Coarse woody debris is an important carbon pool in forests, and lignocellulosic fungi control wood decomposition. In support of previous fruiting body work, the structure of lignocellulosic fungal communities differs between L. styraciflua and P. taeda wood in the Southeast using molecular techniques. We investigated how these communities vary among sites and if the variation is also reflected genes such as cellobiohydrolase (CBH1) genes that may indicate decomposition potential. Here, I ask: (1) Do fungal communities differ between L. styraciflua and P. taeda wood when they are analyzed with molecular techniques?, (2) Are differences among fungal communities more pronounced among or within sites?, and (3) How much does the decomposition potential of lignocellulosic fungal communities vary between substrates and across sites? I extracted DNA from L. styraciflua and P. taeda stands in adjacent young stands as well as separate stands a few miles away. Six samples were included, three of each species.
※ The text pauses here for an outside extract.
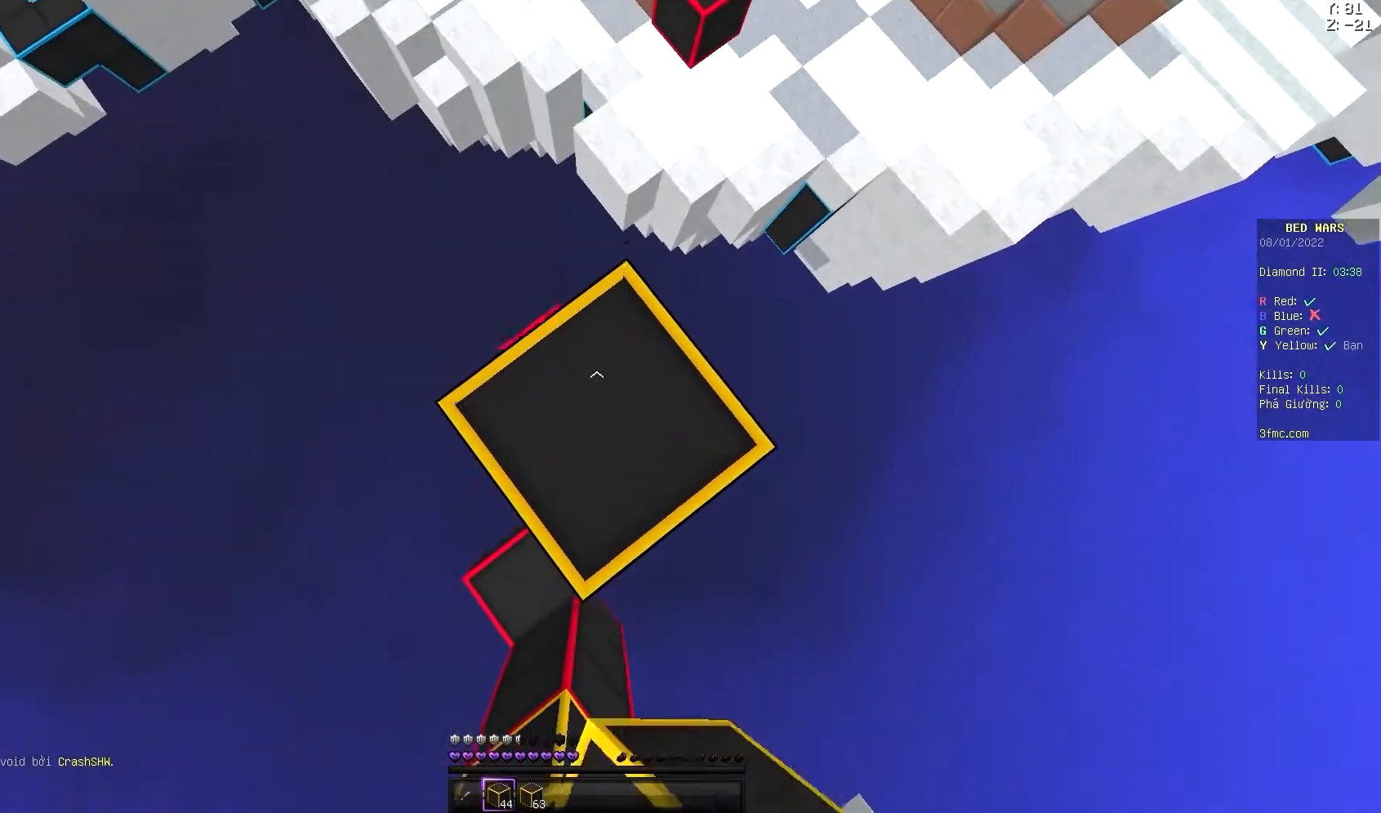
{"keys": ["space"], "mouse": [], "events": [[33, "space", "down"], [100, "mouse_right", "down"], [100, "s", "up"], [167, "s", "down"], [300, "s", "up"], [333, "mouse_right", "up"], [400, "mouse_right", "down"], [467, "mouse_right", "up"]]}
Partial cloning libraries were performed on 28S Large Sub-Unit (LSU) rRNA genes and genes coding for CBH1.
Results/Conclusions
Five hundred twenty five clones were sequenced representing 74-95 clones from each sample log. The fungal communities in these samples were dominated by 1-2 species of Agaricomycetes. Sweetgum logs contained Basidiodendron, Sistostrema and Oligoporus species while pine logs contained Hyphodontia , Trechispora, and Botriobasidium species. Interestingly, corticoid fungi were found in two logs of different species from the same site. This research shows that although fungal diversity within a single log is low, fungal communities among logs vary within a very small area.